ACTION ITEM:
Reproduce the listing exactly, with no pictures in your copy.

PROVIDED DATA:
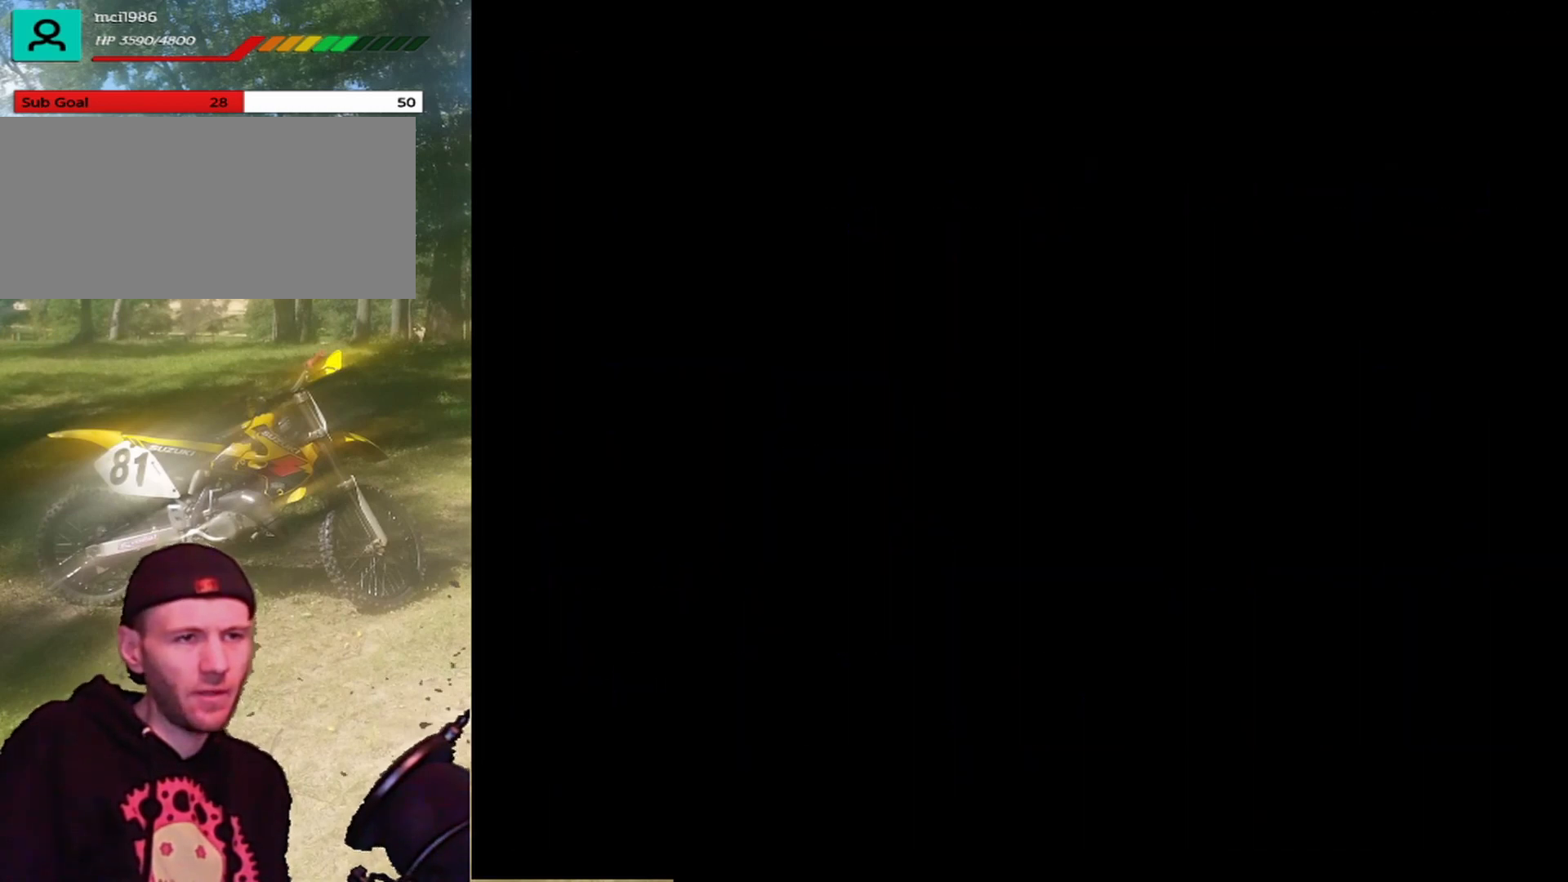
{"buttons": ["DPAD_RIGHT"], "events": []}
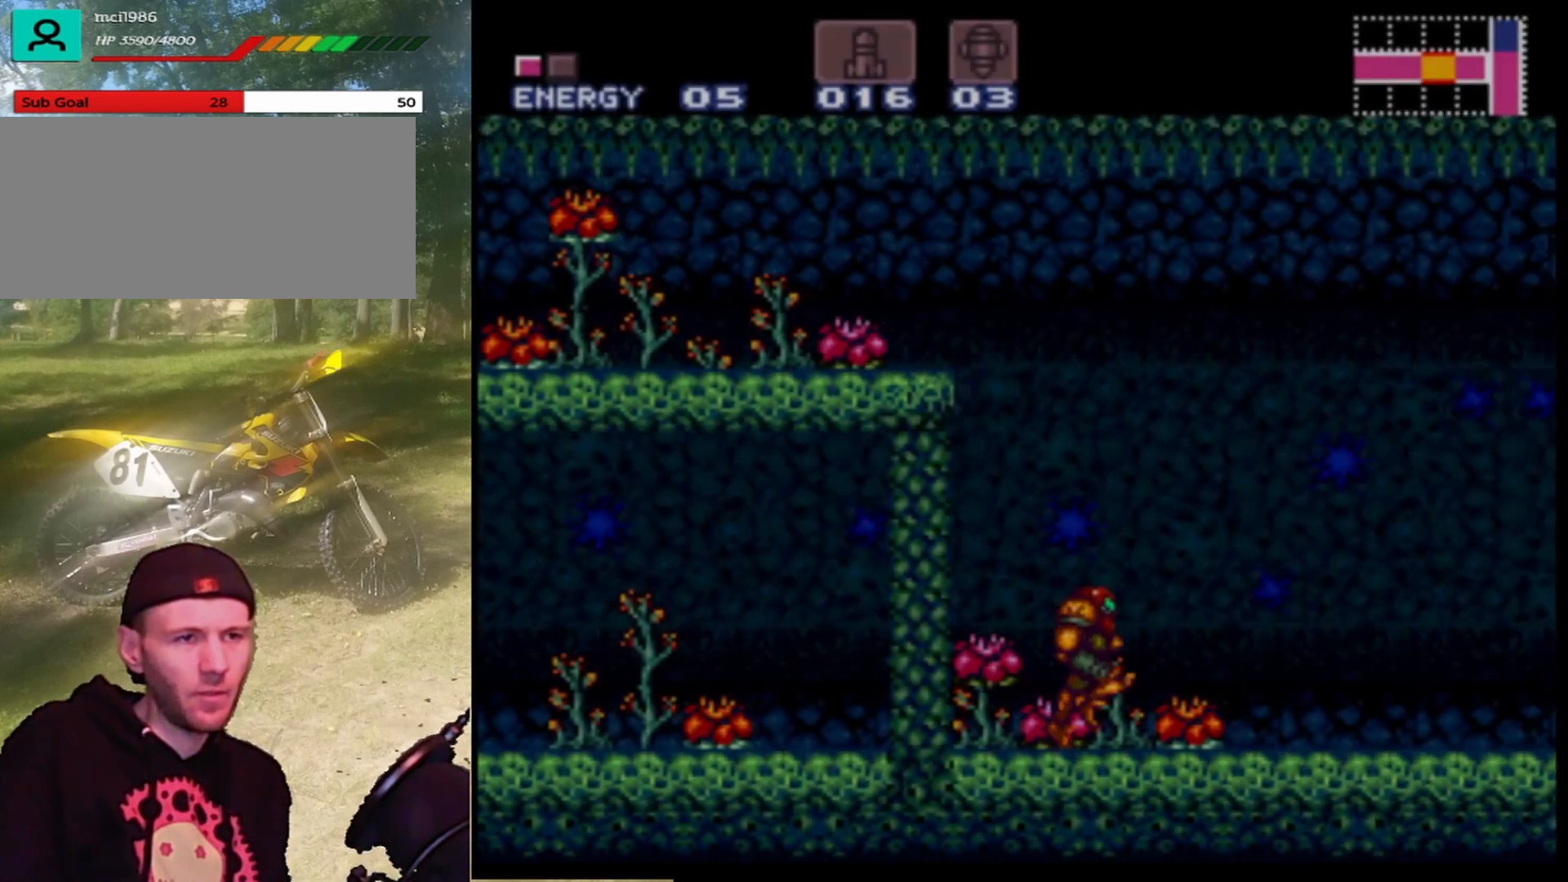
{"buttons": ["DPAD_RIGHT"], "events": []}
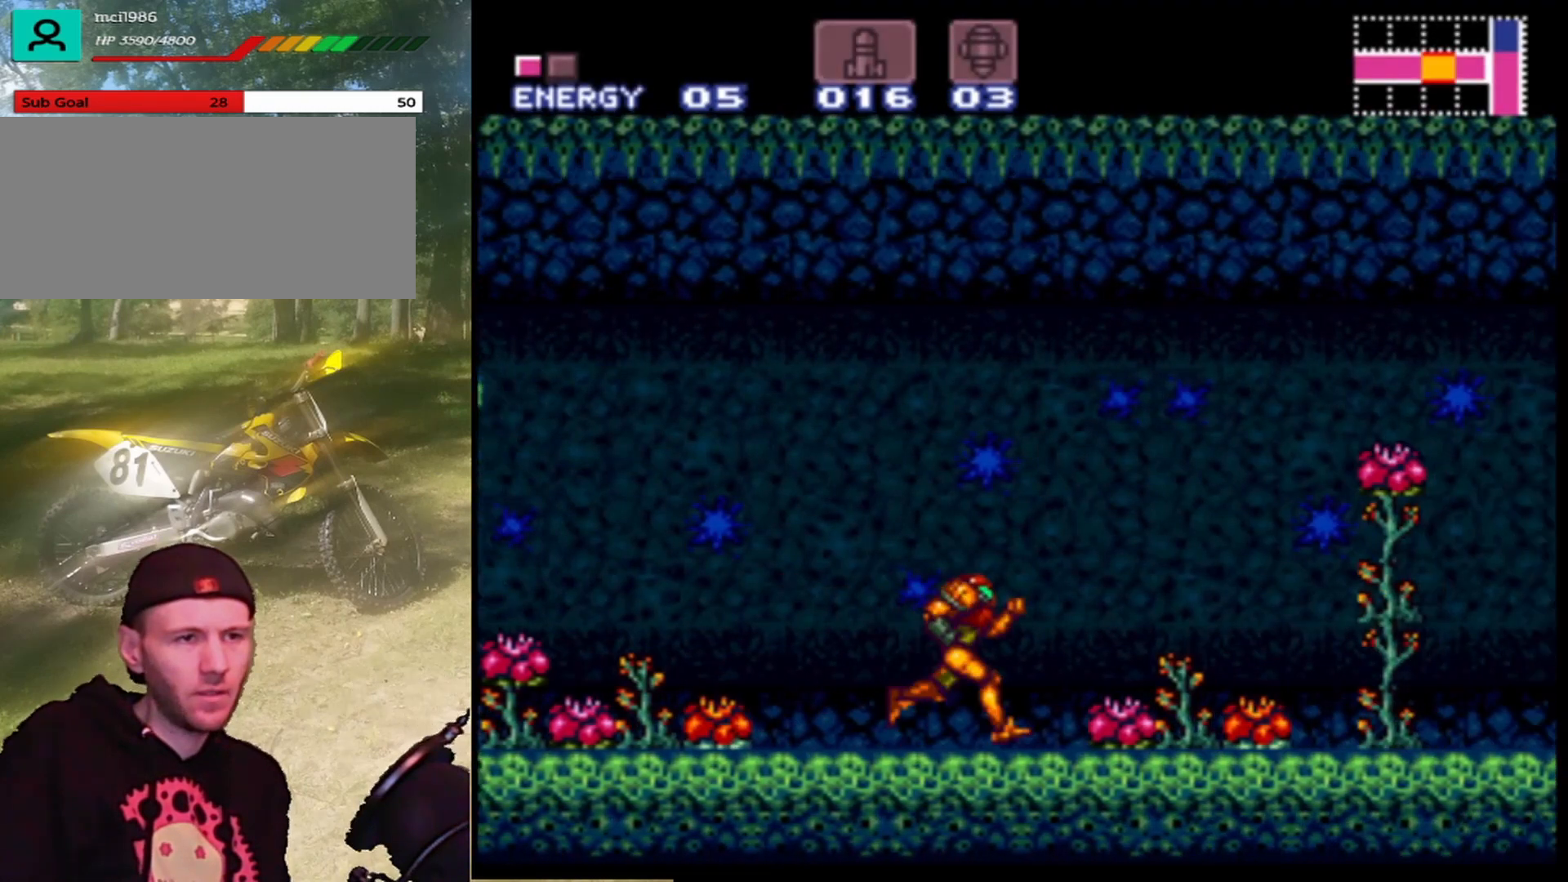
{"buttons": ["DPAD_RIGHT"], "events": []}
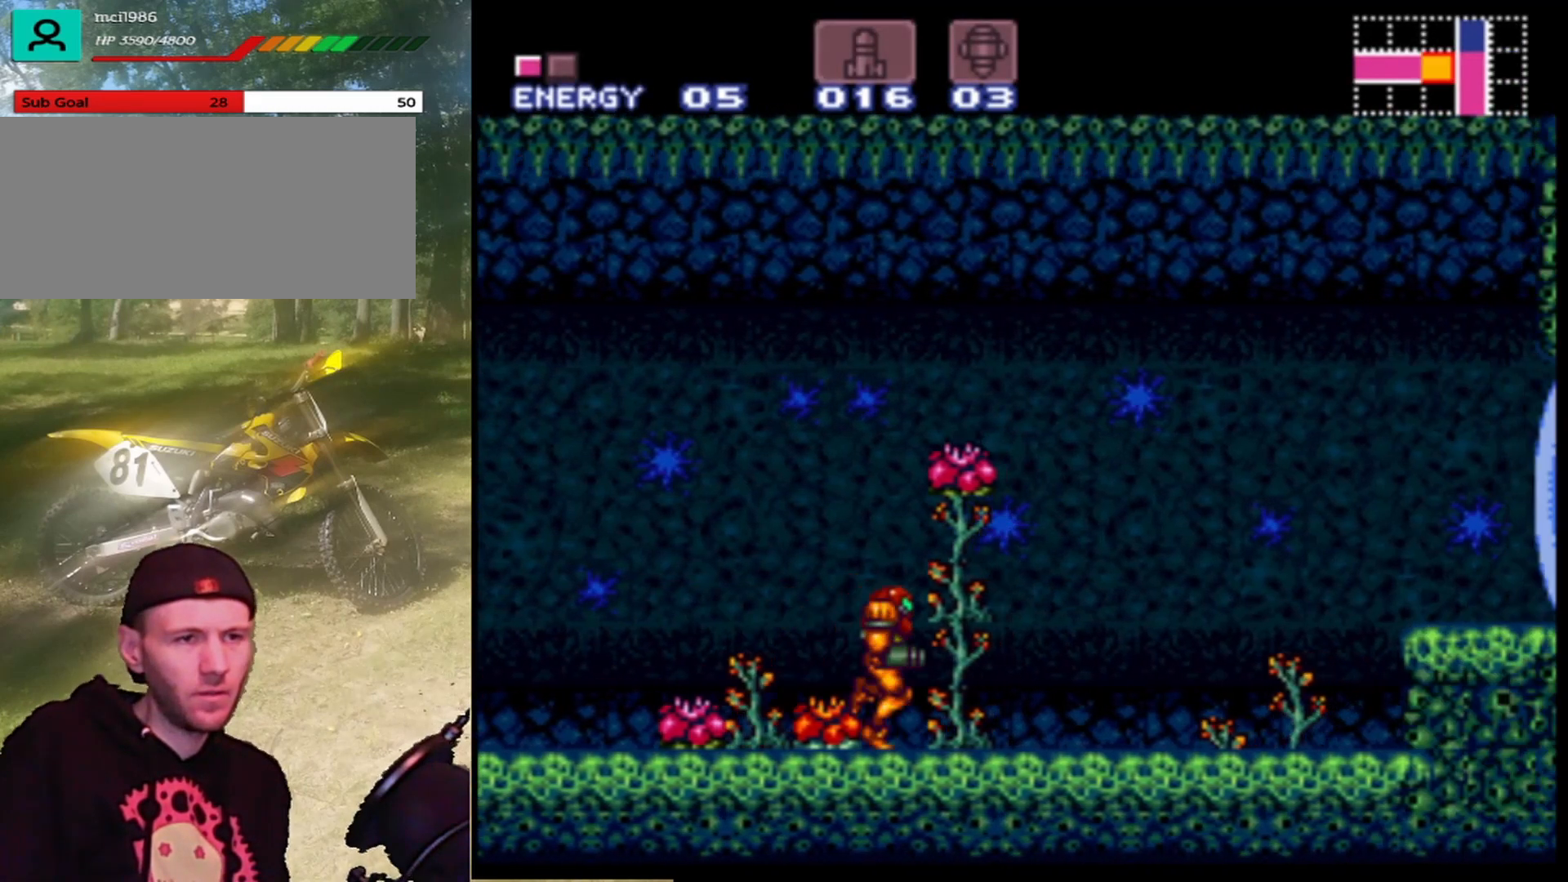
{"buttons": ["B", "DPAD_RIGHT"], "events": [[433, "B", "down"]]}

RESULT OF THE EXERCISE:
{"buttons": ["DPAD_RIGHT"], "events": []}
{"buttons": ["DPAD_RIGHT"], "events": []}
{"buttons": ["DPAD_RIGHT"], "events": []}
{"buttons": ["B", "DPAD_RIGHT"], "events": [[433, "B", "down"]]}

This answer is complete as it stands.